* [Information]:
-- Opening Marker --

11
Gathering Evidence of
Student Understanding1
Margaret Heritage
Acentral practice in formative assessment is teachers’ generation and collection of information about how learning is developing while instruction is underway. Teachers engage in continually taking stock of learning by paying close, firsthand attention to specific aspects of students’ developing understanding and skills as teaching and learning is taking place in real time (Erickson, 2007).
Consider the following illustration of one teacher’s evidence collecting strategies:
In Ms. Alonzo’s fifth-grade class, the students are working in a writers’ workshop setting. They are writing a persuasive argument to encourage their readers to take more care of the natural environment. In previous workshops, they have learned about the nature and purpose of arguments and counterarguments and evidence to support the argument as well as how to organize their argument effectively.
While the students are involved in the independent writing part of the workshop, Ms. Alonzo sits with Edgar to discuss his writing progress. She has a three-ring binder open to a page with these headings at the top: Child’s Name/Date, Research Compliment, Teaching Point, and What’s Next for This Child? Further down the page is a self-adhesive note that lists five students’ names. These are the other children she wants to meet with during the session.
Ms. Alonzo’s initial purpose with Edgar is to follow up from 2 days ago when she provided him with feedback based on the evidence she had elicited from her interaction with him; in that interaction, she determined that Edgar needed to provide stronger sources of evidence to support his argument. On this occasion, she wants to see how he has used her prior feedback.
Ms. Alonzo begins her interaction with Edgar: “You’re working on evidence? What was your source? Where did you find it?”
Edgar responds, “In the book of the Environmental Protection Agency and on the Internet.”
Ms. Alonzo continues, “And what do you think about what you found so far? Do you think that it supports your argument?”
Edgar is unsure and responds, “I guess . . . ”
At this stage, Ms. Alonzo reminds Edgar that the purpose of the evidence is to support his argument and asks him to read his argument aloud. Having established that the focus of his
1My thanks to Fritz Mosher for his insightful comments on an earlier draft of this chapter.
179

-- Closing Marker --

* [Your objective]:
Would you output the entire listing exactly as written?

* [Solution to this exercise]:
11
Gathering Evidence of
Student Understanding1
Margaret Heritage
Acentral practice in formative assessment is teachers’ generation and collection of information about how learning is developing while instruction is underway. Teachers engage in continually taking stock of learning by paying close, firsthand attention to specific aspects of students’ developing understanding and skills as teaching and learning is taking place in real time (Erickson, 2007).
Consider the following illustration of one teacher’s evidence collecting strategies:
In Ms. Alonzo’s fifth-grade class, the students are working in a writers’ workshop setting. They are writing a persuasive argument to encourage their readers to take more care of the natural environment. In previous workshops, they have learned about the nature and purpose of arguments and counterarguments and evidence to support the argument as well as how to organize their argument effectively.
While the students are involved in the independent writing part of the workshop, Ms. Alonzo sits with Edgar to discuss his writing progress. She has a three-ring binder open to a page with these headings at the top: Child’s Name/Date, Research Compliment, Teaching Point, and What’s Next for This Child? Further down the page is a self-adhesive note that lists five students’ names. These are the other children she wants to meet with during the session.
Ms. Alonzo’s initial purpose with Edgar is to follow up from 2 days ago when she provided him with feedback based on the evidence she had elicited from her interaction with him; in that interaction, she determined that Edgar needed to provide stronger sources of evidence to support his argument. On this occasion, she wants to see how he has used her prior feedback.
Ms. Alonzo begins her interaction with Edgar: “You’re working on evidence? What was your source? Where did you find it?”
Edgar responds, “In the book of the Environmental Protection Agency and on the Internet.”
Ms. Alonzo continues, “And what do you think about what you found so far? Do you think that it supports your argument?”
Edgar is unsure and responds, “I guess . . . ”
At this stage, Ms. Alonzo reminds Edgar that the purpose of the evidence is to support his argument and asks him to read his argument aloud. Having established that the focus of his
1My thanks to Fritz Mosher for his insightful comments on an earlier draft of this chapter.
179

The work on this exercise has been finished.